Cousinade en péniche

De n’avoir jamais été très porté sur la famille ne m’empêche pas de reconnaître que l’un de mes oncles, René, a eu une certaine influence sur mon parcours, en inculquant au gamin que j’étais le goût du travail fait avec méthode et minutie : tous deux, en une semaine, nous avions par exemple remis en état de marche un VéloSolex qui n’était qu’un amas de rouille. Sans avoir une ambition similaire, je souhaite offrir un souvenir marquant aux enfants de ma sœur Mireille, dont Cécile est très proche, en particulier parce que sa cousine Marie est née en même temps qu’elle, à quelques jours près. C’est ainsi qu’avec Cécile, Marie, Louis et mon amie Chantal, j’ai songé à former un équipage familial pour une croisière tranquille sur les canaux de Hollande, avec une pénichette de location.

Il semble que j’ai réussi mon coup avec cette péniche des cousins, à en juger par les anecdotes que ces jeunes échangeaient encore entre eux quelques années plus tard. De fait, le trio a vu du pays, a découvert le monde des mariniers et a partagé également de bons moments en marge des adultes, en vélo sur les chemins de halage ou dans les polders, en domptant une escadrille de cerfs-volants pilotables donnée par Jean-Paul-le-musicien, qui s’est un temps lancé dans ce domaine. De leur côté, les grands sont bien lotis en compagnie d’une équipe toujours prête pour la manœuvre et les tâches ménagères, mais qui est presque impossible à rassasier, tant nous faisons face à trois ogres, à midi comme en fin de journée, le plus jeune, Louis, n’étant pas le moins monstrueux. Avec les tablées qu’il y avait sur Chercha-Païs et mon expérience de ce que je désigne comme de la nourriture de cargo, genre pommes de terre grosse louloute, je pensais être à l’abri de ce problème, mais non.

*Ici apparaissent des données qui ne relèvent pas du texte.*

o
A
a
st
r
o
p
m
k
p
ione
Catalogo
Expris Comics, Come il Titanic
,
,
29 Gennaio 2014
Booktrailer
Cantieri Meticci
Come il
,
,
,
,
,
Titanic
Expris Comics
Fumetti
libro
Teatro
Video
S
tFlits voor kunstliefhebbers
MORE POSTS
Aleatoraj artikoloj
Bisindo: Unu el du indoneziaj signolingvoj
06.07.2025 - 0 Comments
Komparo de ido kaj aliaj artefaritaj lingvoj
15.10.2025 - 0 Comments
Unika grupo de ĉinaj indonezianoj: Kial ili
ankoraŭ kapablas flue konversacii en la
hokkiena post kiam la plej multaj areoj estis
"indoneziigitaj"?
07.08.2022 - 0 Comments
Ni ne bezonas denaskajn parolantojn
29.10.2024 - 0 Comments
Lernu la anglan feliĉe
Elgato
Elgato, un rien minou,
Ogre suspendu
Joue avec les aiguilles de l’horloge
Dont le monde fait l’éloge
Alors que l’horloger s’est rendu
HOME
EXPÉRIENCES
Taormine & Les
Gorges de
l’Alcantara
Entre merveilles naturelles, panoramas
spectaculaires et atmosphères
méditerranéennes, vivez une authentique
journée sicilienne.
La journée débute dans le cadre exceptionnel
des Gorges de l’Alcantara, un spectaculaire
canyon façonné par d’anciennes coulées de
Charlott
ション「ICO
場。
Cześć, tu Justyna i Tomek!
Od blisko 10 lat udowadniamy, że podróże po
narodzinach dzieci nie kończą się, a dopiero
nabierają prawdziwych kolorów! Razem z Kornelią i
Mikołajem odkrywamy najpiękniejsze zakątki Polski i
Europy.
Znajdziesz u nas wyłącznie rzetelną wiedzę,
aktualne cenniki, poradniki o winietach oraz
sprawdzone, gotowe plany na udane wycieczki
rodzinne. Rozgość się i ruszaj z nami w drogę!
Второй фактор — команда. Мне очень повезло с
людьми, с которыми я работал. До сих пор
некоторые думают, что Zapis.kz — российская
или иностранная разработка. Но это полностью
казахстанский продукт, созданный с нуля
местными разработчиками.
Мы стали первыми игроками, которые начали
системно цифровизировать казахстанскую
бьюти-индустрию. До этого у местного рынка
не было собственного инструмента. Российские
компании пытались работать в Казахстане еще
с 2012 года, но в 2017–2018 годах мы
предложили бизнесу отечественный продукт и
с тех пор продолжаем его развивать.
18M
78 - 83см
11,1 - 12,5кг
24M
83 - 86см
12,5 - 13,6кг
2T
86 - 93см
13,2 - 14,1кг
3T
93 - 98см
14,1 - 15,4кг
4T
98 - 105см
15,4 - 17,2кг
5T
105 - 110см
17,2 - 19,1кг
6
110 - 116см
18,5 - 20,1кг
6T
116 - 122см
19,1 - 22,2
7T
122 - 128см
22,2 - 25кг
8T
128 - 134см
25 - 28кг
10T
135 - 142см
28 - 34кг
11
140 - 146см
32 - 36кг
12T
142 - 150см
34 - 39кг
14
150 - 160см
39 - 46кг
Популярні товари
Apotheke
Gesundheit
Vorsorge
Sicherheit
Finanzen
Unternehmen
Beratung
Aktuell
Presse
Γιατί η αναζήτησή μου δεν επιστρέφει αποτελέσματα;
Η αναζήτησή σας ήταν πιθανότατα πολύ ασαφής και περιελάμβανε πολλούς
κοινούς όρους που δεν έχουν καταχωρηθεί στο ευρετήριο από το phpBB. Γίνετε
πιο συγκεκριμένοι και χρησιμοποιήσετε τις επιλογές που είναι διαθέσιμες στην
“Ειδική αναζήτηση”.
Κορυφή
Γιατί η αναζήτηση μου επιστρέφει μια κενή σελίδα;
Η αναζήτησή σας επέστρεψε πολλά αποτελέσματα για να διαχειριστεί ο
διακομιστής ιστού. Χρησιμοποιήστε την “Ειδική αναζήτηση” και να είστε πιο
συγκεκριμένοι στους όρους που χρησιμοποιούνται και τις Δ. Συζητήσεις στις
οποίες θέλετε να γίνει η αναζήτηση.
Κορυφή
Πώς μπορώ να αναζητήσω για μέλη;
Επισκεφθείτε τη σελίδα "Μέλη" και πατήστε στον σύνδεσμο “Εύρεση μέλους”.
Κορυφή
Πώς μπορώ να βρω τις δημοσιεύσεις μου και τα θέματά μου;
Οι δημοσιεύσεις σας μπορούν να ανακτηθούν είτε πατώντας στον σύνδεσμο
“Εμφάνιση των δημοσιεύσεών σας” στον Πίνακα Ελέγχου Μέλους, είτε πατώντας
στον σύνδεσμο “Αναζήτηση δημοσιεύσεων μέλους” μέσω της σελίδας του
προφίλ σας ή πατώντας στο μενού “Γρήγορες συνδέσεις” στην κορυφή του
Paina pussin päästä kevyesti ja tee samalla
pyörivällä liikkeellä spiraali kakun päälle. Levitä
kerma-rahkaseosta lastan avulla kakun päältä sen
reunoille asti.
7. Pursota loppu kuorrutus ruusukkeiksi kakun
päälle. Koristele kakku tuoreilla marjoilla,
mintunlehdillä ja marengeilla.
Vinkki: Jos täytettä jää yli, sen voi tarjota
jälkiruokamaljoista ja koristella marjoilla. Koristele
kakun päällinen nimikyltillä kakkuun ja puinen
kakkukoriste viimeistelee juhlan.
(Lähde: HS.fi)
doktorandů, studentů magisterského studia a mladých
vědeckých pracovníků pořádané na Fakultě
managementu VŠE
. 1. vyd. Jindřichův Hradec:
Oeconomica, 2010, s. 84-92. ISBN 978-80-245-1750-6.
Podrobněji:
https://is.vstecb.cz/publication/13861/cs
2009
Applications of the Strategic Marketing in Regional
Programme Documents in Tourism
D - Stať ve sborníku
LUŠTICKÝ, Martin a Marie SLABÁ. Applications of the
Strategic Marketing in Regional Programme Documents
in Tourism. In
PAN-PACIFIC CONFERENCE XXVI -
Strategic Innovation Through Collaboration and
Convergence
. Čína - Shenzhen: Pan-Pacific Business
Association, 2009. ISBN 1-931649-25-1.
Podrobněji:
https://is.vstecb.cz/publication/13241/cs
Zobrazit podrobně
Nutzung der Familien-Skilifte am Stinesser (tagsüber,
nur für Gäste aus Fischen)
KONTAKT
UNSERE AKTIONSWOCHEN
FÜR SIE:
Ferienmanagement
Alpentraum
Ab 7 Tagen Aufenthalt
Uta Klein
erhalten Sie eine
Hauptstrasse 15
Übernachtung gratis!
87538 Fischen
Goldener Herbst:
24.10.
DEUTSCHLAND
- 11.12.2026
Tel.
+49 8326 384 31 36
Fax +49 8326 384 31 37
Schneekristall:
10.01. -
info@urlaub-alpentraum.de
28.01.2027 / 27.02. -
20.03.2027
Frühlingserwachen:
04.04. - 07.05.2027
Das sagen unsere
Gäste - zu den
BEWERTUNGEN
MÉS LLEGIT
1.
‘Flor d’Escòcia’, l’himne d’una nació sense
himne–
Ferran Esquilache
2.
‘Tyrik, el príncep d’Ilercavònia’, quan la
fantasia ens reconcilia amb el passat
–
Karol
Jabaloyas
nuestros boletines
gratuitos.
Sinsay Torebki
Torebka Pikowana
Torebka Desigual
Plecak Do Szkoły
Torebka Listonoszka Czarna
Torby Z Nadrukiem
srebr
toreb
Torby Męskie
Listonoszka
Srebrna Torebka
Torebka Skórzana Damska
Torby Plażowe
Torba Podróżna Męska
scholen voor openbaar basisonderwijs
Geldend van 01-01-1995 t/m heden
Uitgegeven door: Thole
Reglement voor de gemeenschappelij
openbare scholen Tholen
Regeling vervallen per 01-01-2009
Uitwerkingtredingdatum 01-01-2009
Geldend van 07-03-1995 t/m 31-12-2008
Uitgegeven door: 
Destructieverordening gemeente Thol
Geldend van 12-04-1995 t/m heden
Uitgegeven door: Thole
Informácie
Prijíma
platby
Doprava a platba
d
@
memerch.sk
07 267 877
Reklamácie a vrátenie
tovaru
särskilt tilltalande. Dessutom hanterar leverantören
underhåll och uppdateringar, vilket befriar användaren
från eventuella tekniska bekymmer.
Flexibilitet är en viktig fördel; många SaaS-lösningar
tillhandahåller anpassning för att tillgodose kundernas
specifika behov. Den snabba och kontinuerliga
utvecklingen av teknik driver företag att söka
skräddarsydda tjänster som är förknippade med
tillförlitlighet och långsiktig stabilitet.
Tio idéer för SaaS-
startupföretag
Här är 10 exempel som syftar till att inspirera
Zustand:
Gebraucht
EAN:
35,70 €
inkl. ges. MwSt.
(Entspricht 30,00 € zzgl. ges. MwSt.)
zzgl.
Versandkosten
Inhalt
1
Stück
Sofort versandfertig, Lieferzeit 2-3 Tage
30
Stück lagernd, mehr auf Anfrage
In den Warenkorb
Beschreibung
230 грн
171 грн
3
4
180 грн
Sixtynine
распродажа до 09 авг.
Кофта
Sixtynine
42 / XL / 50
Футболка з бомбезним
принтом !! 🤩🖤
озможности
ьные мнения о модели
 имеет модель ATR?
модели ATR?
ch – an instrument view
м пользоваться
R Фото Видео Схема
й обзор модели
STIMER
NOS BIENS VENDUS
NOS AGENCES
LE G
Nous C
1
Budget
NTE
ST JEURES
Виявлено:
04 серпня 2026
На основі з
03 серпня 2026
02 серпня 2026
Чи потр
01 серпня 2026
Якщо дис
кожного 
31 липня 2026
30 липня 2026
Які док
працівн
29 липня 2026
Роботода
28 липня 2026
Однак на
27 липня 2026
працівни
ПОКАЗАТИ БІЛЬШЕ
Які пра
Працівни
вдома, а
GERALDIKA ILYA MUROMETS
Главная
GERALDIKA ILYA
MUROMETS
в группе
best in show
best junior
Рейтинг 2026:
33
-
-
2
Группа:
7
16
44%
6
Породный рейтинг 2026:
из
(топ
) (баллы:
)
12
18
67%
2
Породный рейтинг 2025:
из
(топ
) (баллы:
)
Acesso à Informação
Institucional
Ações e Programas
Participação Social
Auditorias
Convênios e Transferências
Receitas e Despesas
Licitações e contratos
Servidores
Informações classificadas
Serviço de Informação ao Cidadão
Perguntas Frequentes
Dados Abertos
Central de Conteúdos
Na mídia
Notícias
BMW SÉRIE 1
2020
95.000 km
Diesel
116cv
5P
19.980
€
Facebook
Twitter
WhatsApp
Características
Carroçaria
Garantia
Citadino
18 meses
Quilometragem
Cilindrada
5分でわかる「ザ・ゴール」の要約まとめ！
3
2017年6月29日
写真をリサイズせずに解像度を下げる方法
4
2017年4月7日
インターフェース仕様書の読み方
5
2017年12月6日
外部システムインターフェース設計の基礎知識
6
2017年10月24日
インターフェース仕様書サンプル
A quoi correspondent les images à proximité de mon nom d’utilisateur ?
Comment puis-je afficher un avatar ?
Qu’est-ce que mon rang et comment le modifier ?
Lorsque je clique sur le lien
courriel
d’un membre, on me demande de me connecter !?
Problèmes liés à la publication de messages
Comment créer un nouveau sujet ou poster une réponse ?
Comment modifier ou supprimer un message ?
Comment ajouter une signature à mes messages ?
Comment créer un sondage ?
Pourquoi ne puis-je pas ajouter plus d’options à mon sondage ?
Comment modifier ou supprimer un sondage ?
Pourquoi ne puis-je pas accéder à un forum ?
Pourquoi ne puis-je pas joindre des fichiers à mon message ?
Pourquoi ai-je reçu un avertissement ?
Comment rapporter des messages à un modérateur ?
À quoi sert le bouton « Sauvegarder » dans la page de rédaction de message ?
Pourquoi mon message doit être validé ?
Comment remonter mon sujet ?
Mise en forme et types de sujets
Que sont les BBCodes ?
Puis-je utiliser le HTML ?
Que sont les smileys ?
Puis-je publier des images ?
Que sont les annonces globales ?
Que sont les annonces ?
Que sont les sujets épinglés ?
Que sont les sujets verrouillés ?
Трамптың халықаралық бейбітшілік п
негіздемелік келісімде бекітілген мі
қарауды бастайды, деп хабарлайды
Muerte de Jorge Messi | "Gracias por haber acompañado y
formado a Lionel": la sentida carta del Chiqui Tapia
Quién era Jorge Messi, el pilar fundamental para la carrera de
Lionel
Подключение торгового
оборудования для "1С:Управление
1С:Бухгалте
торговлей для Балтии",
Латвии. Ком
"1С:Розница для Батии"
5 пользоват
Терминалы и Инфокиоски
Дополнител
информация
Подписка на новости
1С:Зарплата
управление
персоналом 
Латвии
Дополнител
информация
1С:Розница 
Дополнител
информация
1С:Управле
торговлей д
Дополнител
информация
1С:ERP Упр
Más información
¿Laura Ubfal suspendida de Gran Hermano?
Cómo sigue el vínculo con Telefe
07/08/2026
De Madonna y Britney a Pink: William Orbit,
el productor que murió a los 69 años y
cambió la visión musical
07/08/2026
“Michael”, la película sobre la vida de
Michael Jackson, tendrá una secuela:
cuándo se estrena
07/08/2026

Cécile et Marie (préposée au mât rabattable), sur Huithoorn, notre péniche pour huit jours.

Louis, en attente que le pont se lève et que feu passe au vert.

Chantal.

Aux écluses, il convient de déposer une obole dans le sabot
que l’éclusier tend avec une sorte de canne à pêche.

Cousin et cousines en partance pour une virée en vélo.

Du point de vue de la navigation et pour un ancien du canal du Midi, cette expérience n’est pas très nouvelle, hormis la découverte de panneaux de signalisation plantés au milieu du Loosdercht, un immense étang à plusieurs sorties. Comme nous sommes souvent exposés à des tempêtes, je dois juste apprendre à tenir dans le vent ce navire dépourvu de quille : nous marchons donc fréquemment en crabe, comme ceux qui viennent en face, et chacun se remet dans l’axe le temps de se croiser.





La Hollande, un certain art de vivre, en plus des superbes moulins à vent.

Nous sillonnons de minuscules canaux tortueux, de véritables rivières, comme la Wecht, et de grands axes pour cargos, avec écluses géantes, passant d’horizons déserts à perte de vue à des traversées dans de pittoresques tranchées urbaines, comme celles des cités de Gouda et d’Utrecht, où nous passons la nuit dans un bassin encadré de façades de briques.


Un voilier traditionnel sur le Loosdrecht.

Circuler dans Amsterdam se révèle assez stressant en raison du trafic et du grand nombre de ponts bas, plus ou moins à notre gabarit ; nous voulions nous y promener en prenant du temps, mais la pluie est telle que nous optons pour une visite du musée Van Gogh, que les jeunes ont bien voulu trouver intéressante (je me souviens que lors d’un voyage scolaire, à treize ans peut-être, on nous avait donné le choix entre le Rijkmuseum et l’aéroport de Schiphol et que j’avais énormément déçu mes parents en leur racontant la suite).


Notre passage à Amsterdam.

Ce que l’équipage dans son ensemble apprécie, c’est de choisir un bel endroit, de planter les piquets d’amarrage dans la berge, et de goûter au bonheur d’avoir en fin de journée un chez soi douillet et une table bien garnie, à l’image de ce que fut notre dernière escale, à l’île Meent. Soit dit en passant, Jean-Paul, qui a toujours fait jouer son réseau au bénéfice de Gilbert, a prévu, sur notre itinéraire de retour en voiture, que nous passions à une usine où je dois récupérer à un prix très doux les gros wincheswinch : petit treuil à main servant à raidir les drisses et les écoutes. du bateau de Combronde. Quand nous aurons ramené les cousin-cousines, la prochaine étape, pour Chantal et moi, sera à La Trinité-sur-Mer où mon vieil ami veut nous faire découvrir son nouveau petit trimaran qui file, dit-il, comme une fusée, même sans vent !


Une idée du bonheur sur terre.

Des acharnés de la voile sur l’Amstel.